After going through the cryptocurrency market crash of 2018 but ultimately weathering the crypto winter to turn a profit in their early Bitcoin investment, Tuck Meng Yee, founder and chief investment officer for Singapore-based JRT partners, said his firm now sees a lot of upside in the digital assets sector— but added that investors must be prepared for the volatility.
“This is still very much a frontier market, just less frontier over the last seven years or so,” said Tuck.
“The space is clearly, in my perspective, at the tipping point of going from early adoption to mass adoption,” said Iu-Jin Ong, chief executive officer and executive director at Ambitum Capital Limited, a Hong Kong-based single-family office that took very early exposure in the cryptocurrency space with Bitcoin and Ethereum.
“We aim to diversify some of our experience and our exposure in the core cryptocurrencies into other things and reallocate within the space,” said Ong on the growing diversity in investment opportunities, including altcoins, non-fungible tokens (NFTs), and stablecoins.
A recent survey from Natixis investment managers found that institutional investors around the world are growing more accepting of digital assets — with 40% of 500 respondents calling them a legitimate investment opportunity, and 28% already investing in cryptocurrencies.

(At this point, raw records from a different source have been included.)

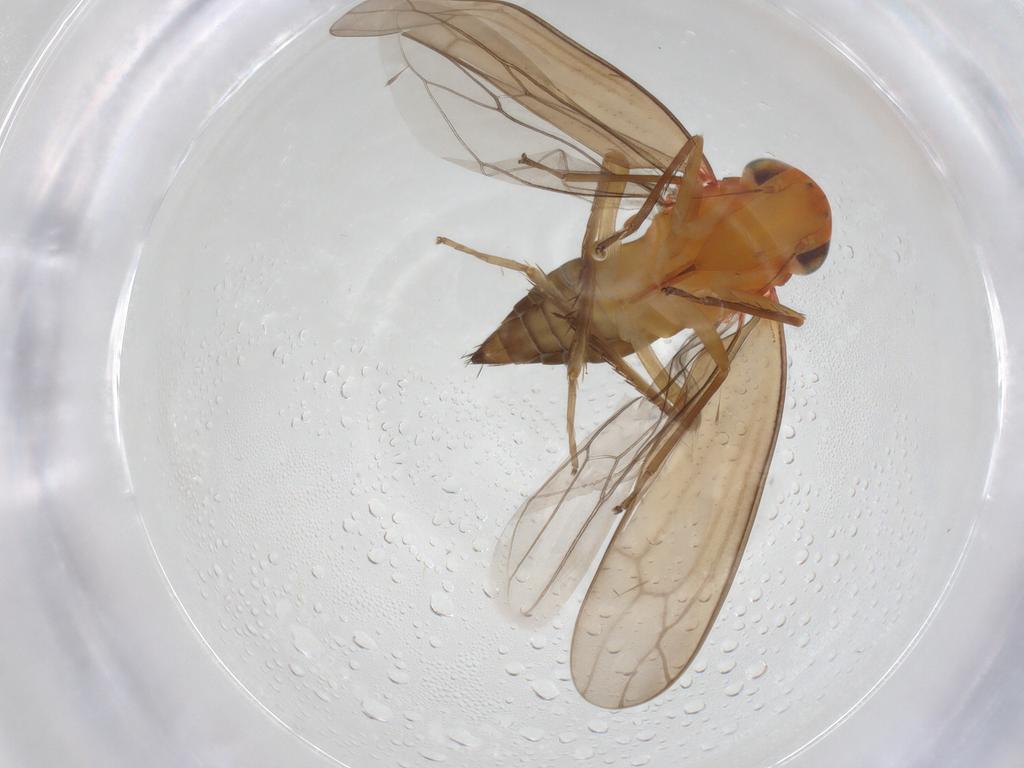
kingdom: Animalia
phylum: Arthropoda
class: Insecta
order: Hemiptera
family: Cicadellidae
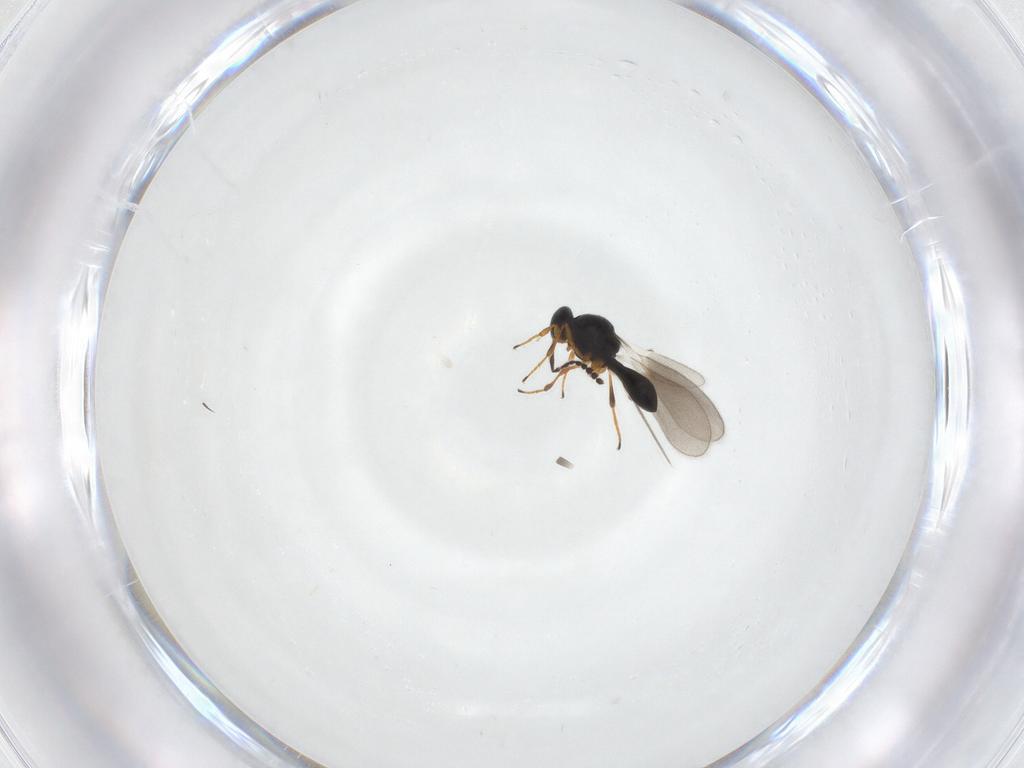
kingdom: Animalia
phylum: Arthropoda
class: Insecta
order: Hymenoptera
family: Platygastridae
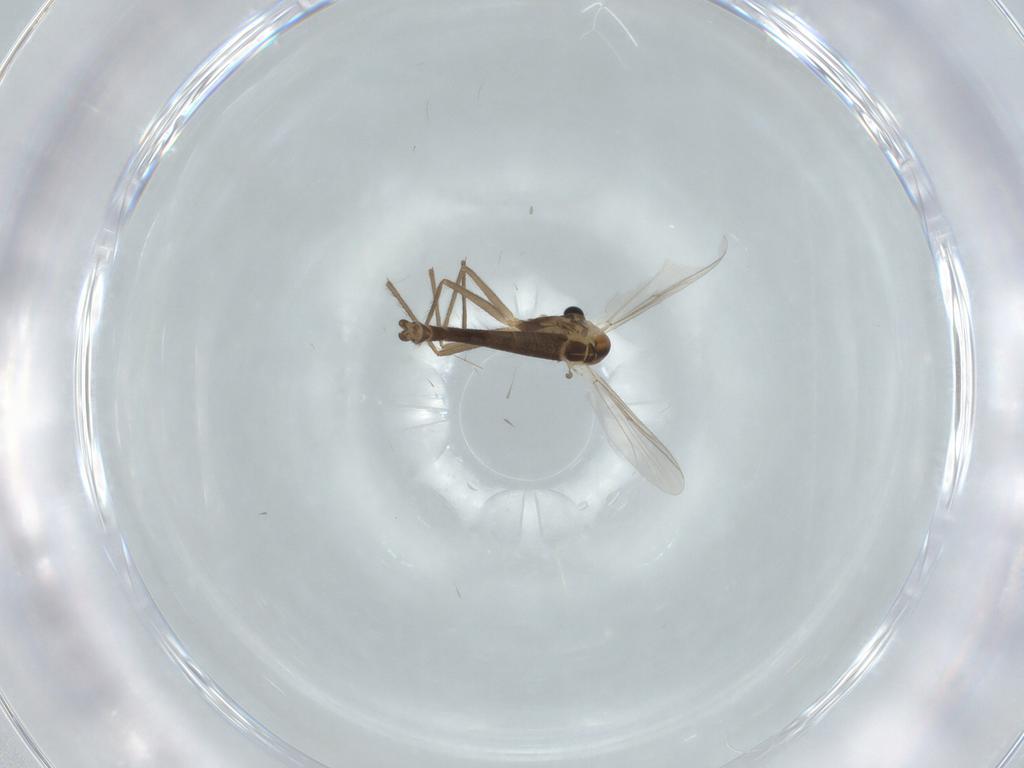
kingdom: Animalia
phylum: Arthropoda
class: Insecta
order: Diptera
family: Chironomidae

For years, family offices and high net worth investors mainly made long directional plays in cryptocurrencies, such as buying Bitcoin and Ethereum and holding the assets through bouts of volatility for profits.

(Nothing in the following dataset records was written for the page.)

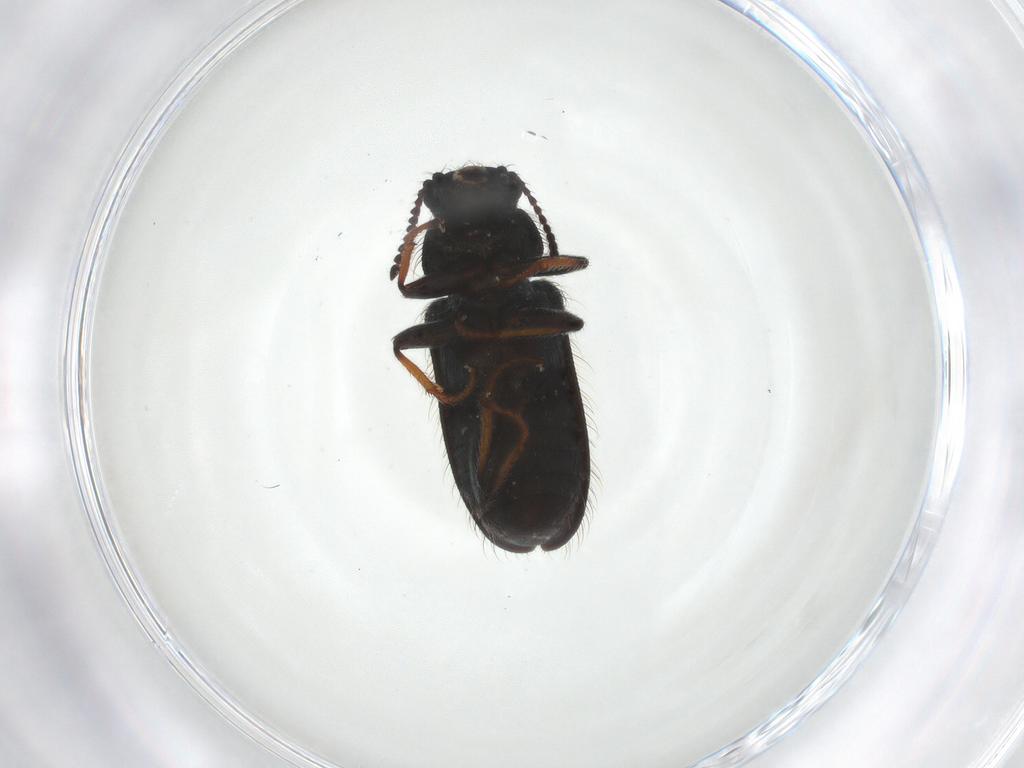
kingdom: Animalia
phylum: Arthropoda
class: Insecta
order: Coleoptera
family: Melyridae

Timothy Tsui, chief investment officer of Hong Kong-based multi-family office Arbutus Capital Partners, said his firm had originally made such a play when entering the crypto market in 2017, but were now looking more into “arbitrage strategies.”
“We are currently doing our due diligence on two managers based in Hong Kong that are running such strategies and trying to see if there can be some investment returns generated without taking such high volatility, or in a more market-neutral type of way, in an arbitrage strategy,” Tsui said, adding that his firm is seriously considering allocating some capital to these firms to diversify its exposure.

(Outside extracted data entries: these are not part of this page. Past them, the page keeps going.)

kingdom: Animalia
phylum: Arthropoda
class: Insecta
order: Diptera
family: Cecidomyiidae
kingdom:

Takatoshi Shibayama, head of sales in Apac for Copper, a crypto prime brokerage and custodial service, agreed that there has historically been a lack of alternatives to taking a long position in crypto, particularly in an investor’s ability to hedge their risk. An increase in products — such as futures, options, perpetual swaps, and derivatives — which began in 2017, has allowed more sophisticated institutional investors to enter the digital assets space.
“There are even funds that are dedicated to investing in the DeFi (decentralized finance) space. More recently, we have started to see people investing in the NFT (non-fungible token) space,” said Shibayama.
“This market has become very diversified in terms of the capital that has been allocated,” he added.
Beyond the volatility, institutional investment into digital assets has been held at bay due to three main stumbling blocks: technological understanding, the infrastructure available for trading crypto assets, and regulation. But those standards are improving, particularly in terms of regulation, according to Tuck.
But Tuck highlighted the acceptance of the industry in countries like Australia and Singapore, whose governments are now focusing on regulation rather than bans.
“That means there's a massive line of ventures applying for crypto payment licenses. And in terms of investment channels you're getting more and more traditional fund managers coming into that space. For example, Brevan Howard, a quality hedge fund, just announced a launch of a multi-strategy crypto fund,” said Tuck. “When you have something like that, then you’re going to get more and more investor money, going through such vehicles.”
He also highlighted developments in Singapore, such as DBS bank launching its own institutional crypto exchange to compete with crypto-native platforms.
Arbutus Capital’s Tsui believes, after having conversations with various family offices, that allocations to and interest in digital assets are only going to increase.
“Family offices are getting more and more interested in this space, at least here in Hong Kong, and they're looking to allocate more either in the actual cryptocurrencies themselves, or in professionally run investment strategies within the crypto space,” said Tsui. “We’re also seeing more family offices investing directly in blockchain-related technology companies, as well as NFTs.”
“So I think interest is only going to grow, and I really do hope that larger institutions in Apac and globally also take more interest in this area, and take a look at the crypto industry very, very seriously.”